Input data:
※ ※ ※

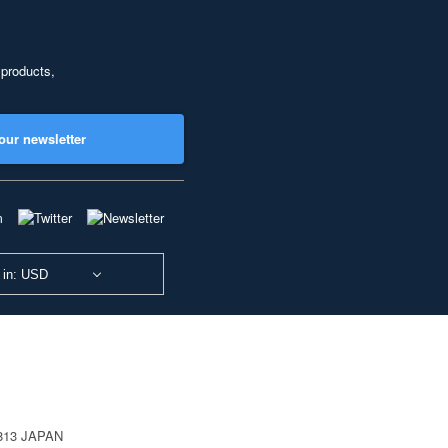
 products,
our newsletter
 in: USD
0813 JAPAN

※ ※ ※

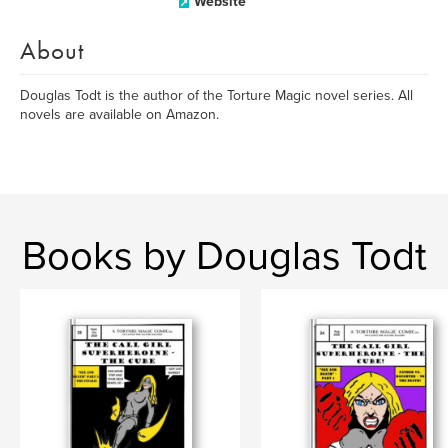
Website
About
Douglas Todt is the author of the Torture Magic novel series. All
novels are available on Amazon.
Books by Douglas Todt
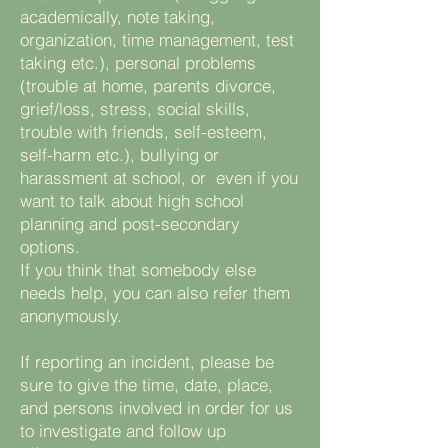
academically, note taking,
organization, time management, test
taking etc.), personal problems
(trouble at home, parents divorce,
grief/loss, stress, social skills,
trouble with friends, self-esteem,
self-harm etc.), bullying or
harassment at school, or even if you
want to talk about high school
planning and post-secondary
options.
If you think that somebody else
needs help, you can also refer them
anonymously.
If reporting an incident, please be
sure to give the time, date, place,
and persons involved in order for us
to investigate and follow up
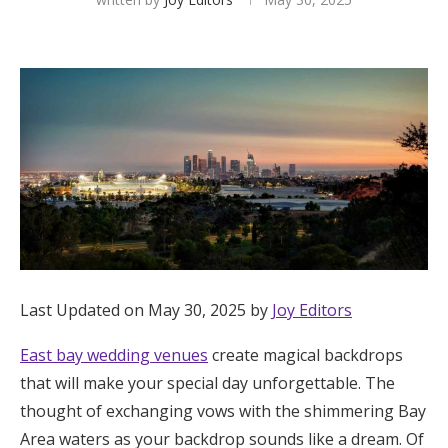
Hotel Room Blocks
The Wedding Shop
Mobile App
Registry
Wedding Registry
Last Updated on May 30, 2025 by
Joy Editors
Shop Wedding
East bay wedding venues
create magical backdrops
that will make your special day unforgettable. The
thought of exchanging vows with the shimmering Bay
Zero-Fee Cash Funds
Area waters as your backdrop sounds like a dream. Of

※ ※ ※

What is being asked: Pull out each line of the data above that contains the word "Todt".

Exercise solution:
Douglas Todt is the author of the Torture Magic novel series. All
Books by Douglas Todt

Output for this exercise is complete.